Tribeca, Manhattan: Watching AMC’s serial thriller Rubicon this past Fall, our ears perked up big time. The original score — composed by Peter Nashel — brought the picture to life in such an exhilarating and unexpected way as it advanced an often dialog-free puzzle of a plot, uncovering a secret society and murderous conspiracy. Cool show, amazing music.
And what was so amazing about it? For starters, the music was authentic and you could hear it: the live instrumentation and ambient space, the smallish ensembles, the soloing cello and piano, and the surrounding room sounds. Combined with tastefully appointed, undulating and accenting electronics, Nashel created a kind of electro-chamber music and, well, we needed to know more.
We discovered that Nashel, partner at Duotone Audio Group in Tribeca, was composing this music and recording it with small ensembles each week at Avatar. After Rubicon wrapped, we scored an interview with him and when we visited, found him already hard at work on a psychological thriller of another flavor, Fox’s Lie To Me. He’s also scored a couple high-profile documentaries this year: Client 9 and Freakonomics.
Read on for our conversation as Nashel fills us in on his world and the opportunities he’s discovered in the new golden age of television…
You popped up on our radar via Rubicon. The music, especially in the first few episodes, really made the show in my opinion. Well done!
Thanks! I’ve gotten a lot of really great feedback. I’ve been hearing from all kinds of people steadily — fans of the show, composers and even post-production houses who want to use it as temp music. It’s been really great to hear such positive feedback!
I bet. And I know you’ve been at this awhile — co-founding Duotone back in the mid-90s. Tell us a bit about your background: what’s your primary instrument and where are you coming from as a composer stylistically?
I originally started as a jazz saxophone player years ago, and what I got out of my years of study was a working knowledge of the keyboard. I’m not really a piano player, but I have arranger’s chops on the piano. I can kind of piece things together; that’s how I conceive of everything.
Stylistically, I’m most interested in music that combines real instruments with electronic elements. There’s so much immediacy that you get from real musicians, and air in a recording, and the breath and vibration that you get from real instruments that you just cannot get from synths, particularly when synths are simulating real instruments like sample libraries. Getting a performance out of real players, there’s still nothing like that.
Combined with electronics — when the electronics are done well — it can really take on a quality that people cannot quite place. They’re not sure what they’re listening to. For instance, a lot of the score of Rubicon would be mixtures of sine waves with real instruments, and I’m not sure that people were necessarily able to separate the two because it just kind of created this cool palette. I love how that sounds.
To me, the overall impression it made was more organic than electronic and yet hard to describe — modern-classical, electro-chamber music?
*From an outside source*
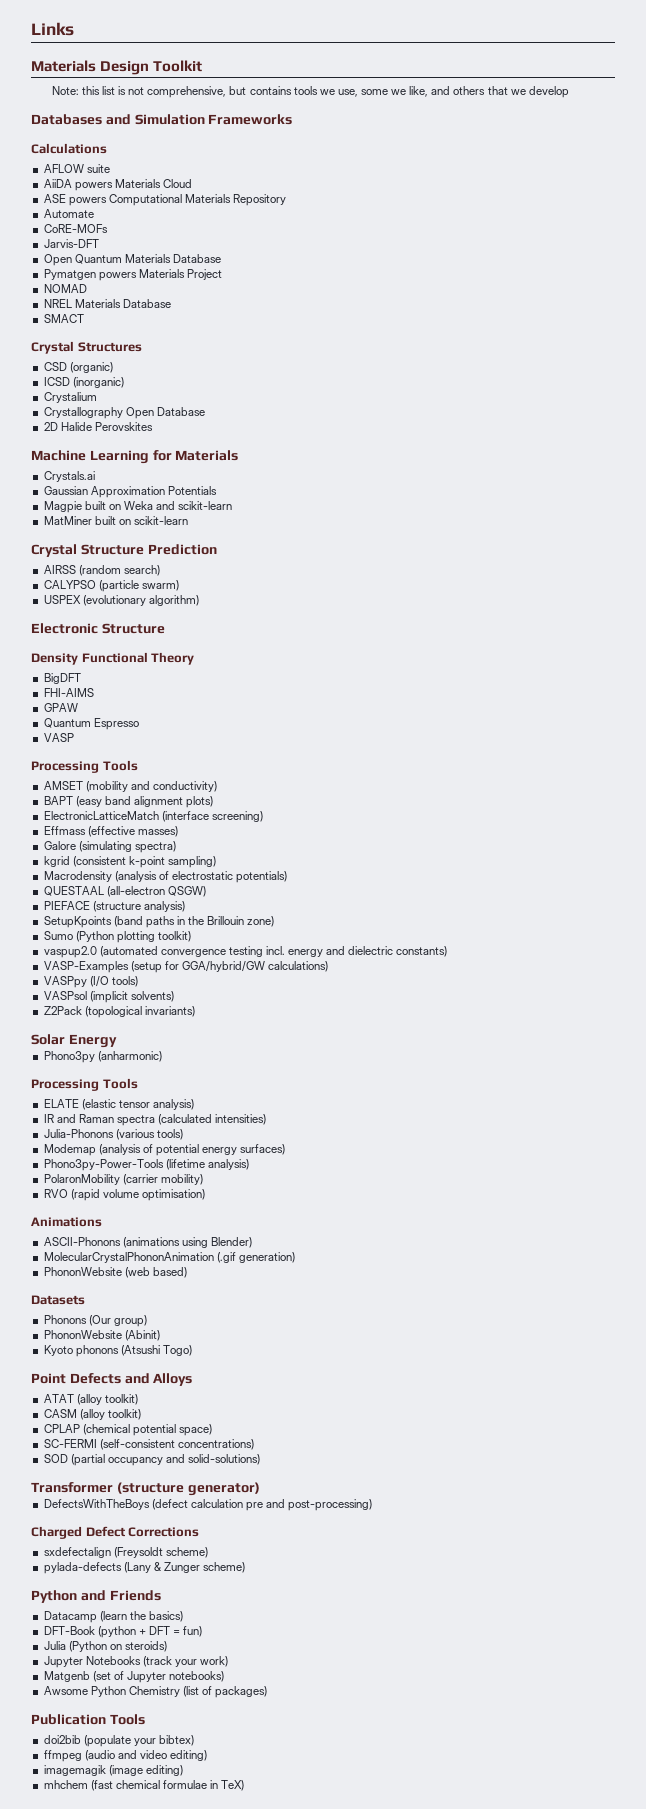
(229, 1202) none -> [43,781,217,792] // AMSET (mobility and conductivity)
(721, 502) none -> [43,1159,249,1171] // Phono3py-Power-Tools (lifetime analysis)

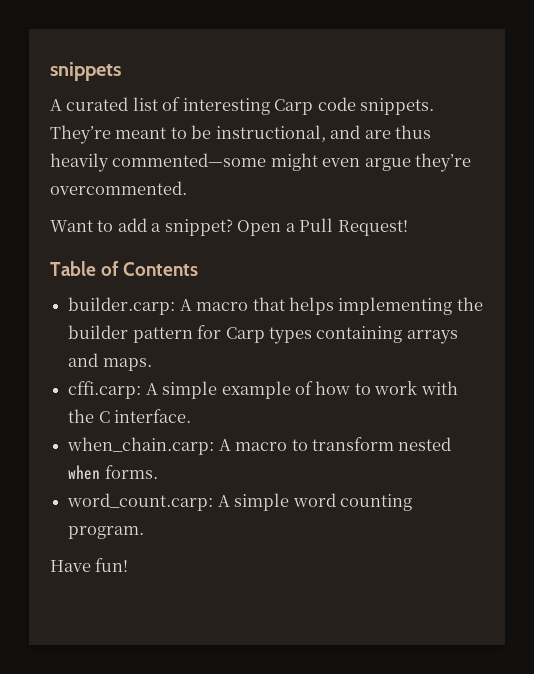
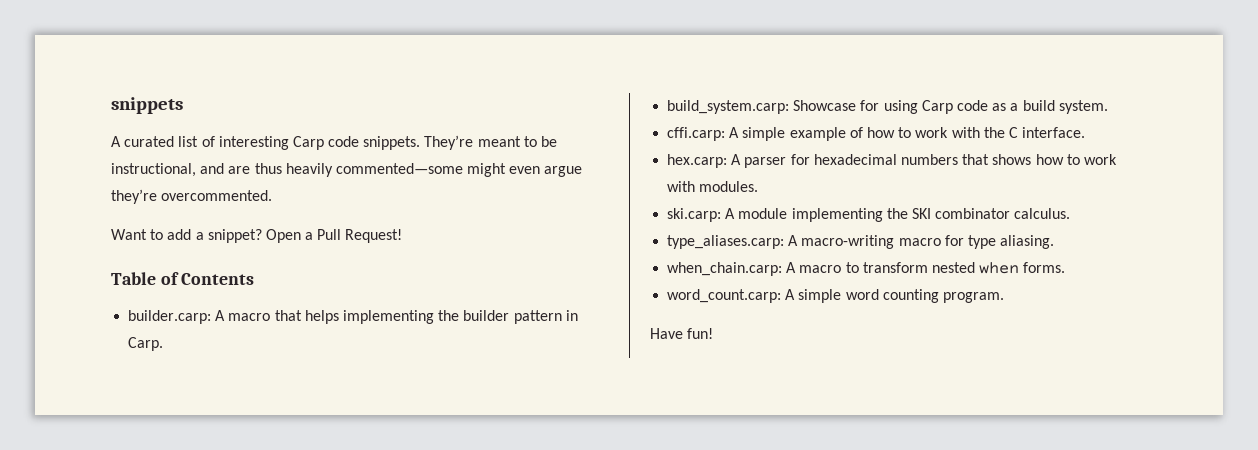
[197,325,458,344] [68,353,152,371] for Carp types containing arrays and maps. -> [565,310,578,321] [128,337,164,351] [667,100,1108,114] in Carp. // build_system.carp: Showcase for using Carp code as a build system.
(192, 416) none -> [667,154,1117,168] [667,181,759,192] [667,208,1071,222] [667,235,1055,249] // hex.carp: A parser for hexadecimal numbers that shows how to work with modules. // ski.carp: A module implementing the SKI combinator calculus. // type_aliases.carp: A macro-writing macro for type aliasing.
Yes, well I’m also really moved by music whose genre you can’t quite figure out. And I think that stems a little from my love of watching actors who I’m unfamiliar with inhabit a role. I felt that when I watched The Wire, Sopranos, Mad Men. These aren’t huge movie stars that I’ve seen a million times so there’s a part of my brain that can really believe in those characters.
Musically, I like that as well…instead of ‘oh, yes this is that thriller movie score,’ you’re thinking ‘what is that music?’ It’s something unique and somewhat new to you.
In the case of Rubicon, what kind of direction were you given? I’m curious because sometimes it’s what the producers or music supervisor think they want musically that pushes a composer into a genre. So what were those initial conversations about?
In my earliest conversation with the music supervisor, Thomas Golubic, he described Rubicon as a smart series a la Three Days of the Condor. It was such an opportunity for me as a composer because it was very British in the way it was made — with these massively long stretches with no dialog and a plot that moved slowly.
And it was kind of a dream job in that it was really talked about in kind of an abstract way – we talked about the fact that the music could almost be a character, but there wasn’t a ton of incidental background music. The music had to telegraph the interior world of the character — what is the struggle and what is going on — because the character wasn’t necessarily doing much in the scene. Maybe he was just looking around, or looking at some papers.
So it had to do a lot of heavy lifting. And we talked a lot about the music fulfilling that role. But we didn’t talk a ton about what the tone of it should be. I was the one who suggested it have a purely modern feel to it but at the same time bridge that gap between the somewhat unglamorous world of information gathering and the excitement of what they were discovering.
So the music really had function beyond underscoring whatever feeling or emotion the scene was conveying.
Oh big time. It had a couple of different roles. There was the interior world for Will – the main character – I had a very high, half-step two-note theme that signaled the conspiracy whenever we witnessed that in action, and there were a couple iterations of that. There was music that pertained directly to Katherine Rhumor’s character and her journey.
Then, there were incidental themes that pertained to the other characters along with some surveillance / conspiracy themes. There were definite themes that occurred throughout the series. It was great to be able to work this way, almost treating each episode like a short movie – but where I had my palette and my themes that I could return to each week. But it was also a TV show in that the music would signify the interior lives of the characters [as they developed over the season].